# Start of Document excerpt

This article addresses Pascal's Mugging, for information about this scenario see here.
I am going to attack the problem by breaking it up into two separate cases, one in which the mugger claims to be from a meta-world with large but finite resources, and one in which the mugger claims to be from a meta-world with unbounded resources. I will demonstrate that in both cases the mugging fails, for different reasons, and argue that much of the appeal of the mugging comes from the conflation of these two cases.
Large but finite resources
In this case, the mugger claims to be from a world with a bounded number of resources, but still large enough to torture n, e.g. n=3^^^^3, people. I will argue that the prior for such a world should be of the order of 1/n or lower, and in particular not 1/complexity(n). With a prior of 1/n or less, the mugging fails, because no matter how large a number the mugger claims, the likelihood of their claim being true decreases proportionally. Thus there need be no value for which the claim is more worrisome than implausible.
We're faced with uncertainty because the world the mugger claims to be from is outside our universe. We have no information on which to base our estimate of its size, other than that it is substantially bigger than our universe (at least in the case of a matrix-like simulating world this is necessary). However, that ignorance is also our strength, because a prior distribution in the face of ignorance of a scale exists, and that prior is 1/n.
The first reason not to use a complexity prior is that there is simply no reason to use one. What reason is there that a world with a particular finite number of resources would be more likely to be a computable size? If you were to guess the size of our universe, certainly you might round the number to the nearest power of 10, but not because you think a round number is more likely to be correct. A world of difficult to describe size is just as likely to exist as a world with a similar but easily describable size.

# End of Document excerpt
# Start of Extracted material

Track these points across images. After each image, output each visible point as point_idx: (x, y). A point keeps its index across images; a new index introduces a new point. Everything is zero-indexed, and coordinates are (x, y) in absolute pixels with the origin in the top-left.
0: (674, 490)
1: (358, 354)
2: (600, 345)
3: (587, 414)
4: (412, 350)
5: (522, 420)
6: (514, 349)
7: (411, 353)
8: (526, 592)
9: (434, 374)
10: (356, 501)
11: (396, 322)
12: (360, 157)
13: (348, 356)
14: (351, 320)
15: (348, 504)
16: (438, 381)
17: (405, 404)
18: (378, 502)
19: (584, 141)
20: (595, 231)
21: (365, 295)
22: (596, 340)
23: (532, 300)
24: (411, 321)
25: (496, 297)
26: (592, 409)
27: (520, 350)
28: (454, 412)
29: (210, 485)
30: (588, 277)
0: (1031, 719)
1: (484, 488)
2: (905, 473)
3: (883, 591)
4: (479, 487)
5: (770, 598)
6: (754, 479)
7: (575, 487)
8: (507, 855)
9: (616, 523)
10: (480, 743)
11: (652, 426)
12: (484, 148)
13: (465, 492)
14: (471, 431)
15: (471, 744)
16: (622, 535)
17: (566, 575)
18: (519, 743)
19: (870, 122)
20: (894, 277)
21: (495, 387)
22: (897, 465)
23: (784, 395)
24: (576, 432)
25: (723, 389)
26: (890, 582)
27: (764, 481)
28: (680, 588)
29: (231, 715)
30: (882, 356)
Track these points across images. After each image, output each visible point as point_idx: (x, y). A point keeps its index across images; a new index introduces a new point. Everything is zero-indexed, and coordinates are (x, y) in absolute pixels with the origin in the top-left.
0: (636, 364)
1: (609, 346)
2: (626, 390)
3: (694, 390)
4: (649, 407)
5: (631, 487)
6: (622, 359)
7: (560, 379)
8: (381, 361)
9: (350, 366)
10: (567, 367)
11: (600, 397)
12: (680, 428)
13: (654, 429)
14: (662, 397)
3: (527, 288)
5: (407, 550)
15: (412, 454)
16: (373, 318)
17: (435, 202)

# End of Extracted material

__Directions__.
(a) Answer these questions using the article on Pascal's Mugging:
(i) What prior does the author argue a world with large but finite resources should have?
(ii) According to the article, why are we faced with uncertainty about the mugger's world?
(iii) To the nearest power of what number might you round a guess of our universe's size?
(b) Repeat word for word the part of the article on Pascal's Mugging that begins with the words containing "We're faced with" and ends with "prior is 1/n.".
The data plays no part in this work and can be set aside.

__Final results__.
(a)
(i) A prior of the order of 1/n or lower, and not 1/complexity(n).
(ii) Because the world the mugger claims to be from is outside our universe.
(iii) 10.

(b)
We're faced with uncertainty because the world the mugger claims to be from is outside our universe. We have no information on which to base our estimate of its size, other than that it is substantially bigger than our universe (at least in the case of a matrix-like simulating world this is necessary). However, that ignorance is also our strength, because a prior distribution in the face of ignorance of a scale exists, and that prior is 1/n.